Saturday, January 3, 2009

Say (All I Need)

Welp, here we go. I suppose this blog is really only for myself. It's not like I'm going to advertise it. I'm not even sure how someone would find//read this.

But I have recently started a new journey in life, and my brain gets so cluttered that I've realized how badly I need somewhere to get it all out.

I've attempted several blogs before, but always ended up abandoning them. I suppose it's because I never really saw any value in them. The only reason I could see having a blog would be useful is for getting attention. That's not what I'm looking for.

So I'm going to do my best to be consistent. Some days I may just chronicle the day's events, other times I may have something specific to write. We'll see where this goes, I suppose. "We" being...me?

I named this blog "An Apathetic Passion" because I feel it pretty accurately describes me and my life. I'm passionate about so many things. Almost anything, actually. Except sports. I'm probably passionate about hating them.
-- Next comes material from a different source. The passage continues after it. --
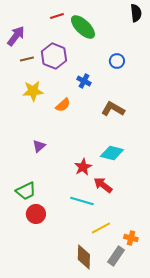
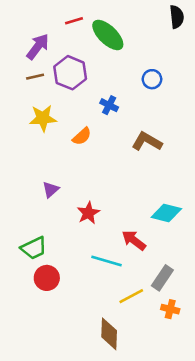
purple arrow: (16, 36) -> (38, 47), moved
cyan diamond: (112, 153) -> (166, 213), moved
red star: (83, 167) -> (88, 213), moved
gray rectangle: (116, 256) -> (162, 278), moved

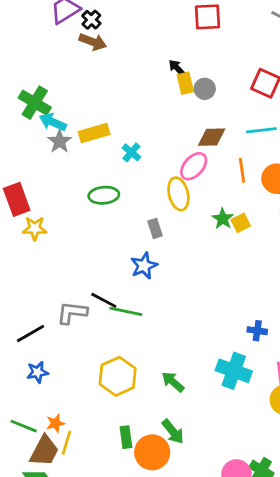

So with all this passion about people, about justice, about life, about poverty, about music, about selflessness, about learning (you get the picture), you'd think I'd do something about it.

That's where the Apathetic part comes in. Right now I'm a freshman at Marquette University, spending thousands of dollars to do....something. But I usually spend my days going to class, eating, watching The Colbert Report, and facebooking. I constantly wonder what good all my passion is if I do nothing about it.

I want to dedicate my life to helping others. I hurt when I think about the people of Latin America and the people of Africa. I hurt when I think of the widespread greed that kills so many. I hurt when I think of war. I don't understand how people can live their lives without getting angered and impassioned about these issues.

I don't understand how people are content in their 9-5 office jobs selling paper (although it does make for a good TV show...) when this globe is pulsating with pain.

And that's what this blog about. One minuscule American girl battling the self-centered greediness her culture has ingrained in her in order to become something greater: a selfless servant of God dedicating her life to loving on her brothers and sisters around the globe.